We’ll capture 10 to 25 prairie dogs off of 500 gallons of water.

Q: OK, so they come up out of the hole. Then what?
A: You make a bridge with your hands and grab them around the neck and shoulders. Otherwise, they’ll curl around your hand and bite you. Everyone I know who’s done it has been bitten to draw blood, but I haven’t. I wear big electrician gloves made from heavy leather. In the past two years, both of my seasonal employees have been bitten badly on their first day at work.

Sometimes when the prairie dogs come out, they’ll be in a chain and it can be hard. You have a towel and you dry them off; if you have time, you squirt saline in their eyes.

We mark them with food coloring to indicate the family. First on their heads, then, if we run out, we mark their butts.

Q: Are these things big?
A: The typical male weighs about 3 pounds. They look like a cat and have massive teeth. They act like meerkats; they bark at you and at each other.

Q: Is it scary?
A: Sometimes you’ll flush out a ground squirrel, and they’re larger and more nimble. There’s also a danger of flushing a badger, but I have not flushed one myself. Badgers are not aggressive, but if you tried to grab one with your hand it would probably rip your arm off.

Q: Do you provide a guarantee?
A: Well, the developer needs a job-completion form, and that’s what I give them. Then they have up to a year to get the grading done. They don’t want their place to get blacklisted … Some of the local activists would say they won’t shop somewhere that was “built on a prairie-dog graveyard.”

Prairie dogs are really political here. I’ve worked in water rights and wolf reintroduction as well, and prairie dogs are definitely the most inflammatory topic. At first, we had decals on our trucks, but we had to remove them because too many people were bothering us.

Q: Where do you relocate the prairie dogs to?
A: Mostly private land, but when we can arrange it we would rather put them on protected public land, either Bureau of Land Management, national-forest, or state grazing land.

Q: And how do you make them stay where you take them to?
A: You use a back hoe, dig a big hole, almost like a grave, and put a 15-to-25-gallon tree pot upside down in the hole. You bury it, and it has tubes that extend to the surface. We build the starter burrows in a cluster so you can put them into the same groups they started out in (green, blue, etc.).

Each site has 20 to 100 burrows. There are between three and six prairie dogs in each home.

There’s a mesh cage over the tubes where they come to the surface so the prairie dogs can go up to the surface but they can’t run off. They learn they are in a safe place, and after one to three days we take the cages off. Sometimes they dig on their own, but sometimes they stay in the burrow. If we didn’t do this, normally they’d run and be picked off by predators.

Q: How do you find places to relocate them to?
A: It’s hard. Number one, it’s tough to find people who want them, and, number two, you need a low-impact statement to do anything on government land.

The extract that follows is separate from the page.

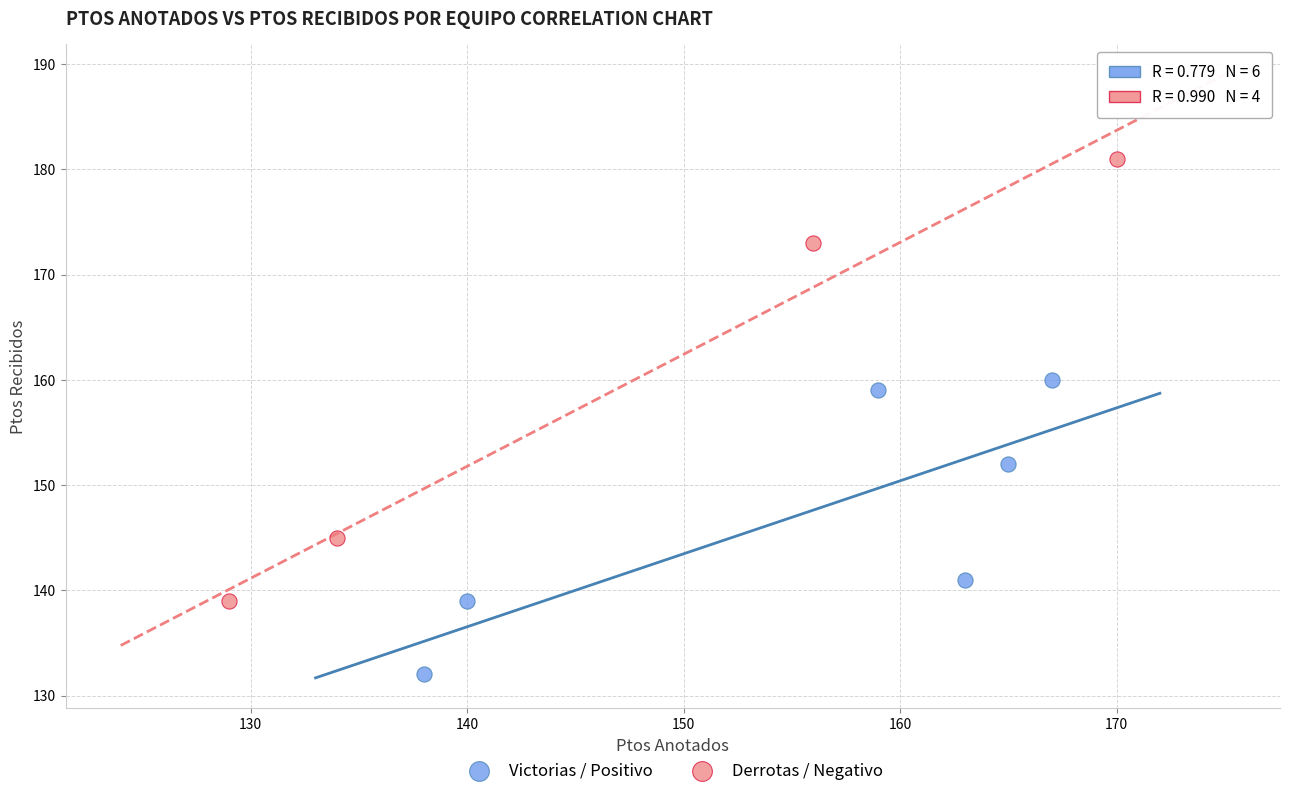

Which series contains the highest Y value?

Derrotas / Negativo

In some places, we pay people to take them. We’ve relocated them on Indian pueblo land. And there are six very big-name Hollywood celebrities who have taken prairie dogs.

Having prairie dogs on your land is a very rewarding experience. Besides giving you the opportunity to watch their hilarious antics, their presence attracts hawks, eagles, burrowing owls, other rodents, coyotes, badgers, and some studies have shown that antelope and bison may prefer grazing on prairie-dog towns.

Q: Do you think what you do is worthwhile?
A: Yes, I think it’s a worthwhile task. Many of the people in Santa Fe view this field as some sort of animal-rights issue, that the prairie dogs have the right to live because they were here first, aside from their cuteness. But I view it from an ecological conservation standpoint, as the Gunnison’s prairie dog has lost 95 percent of its habitat over the past 150 years.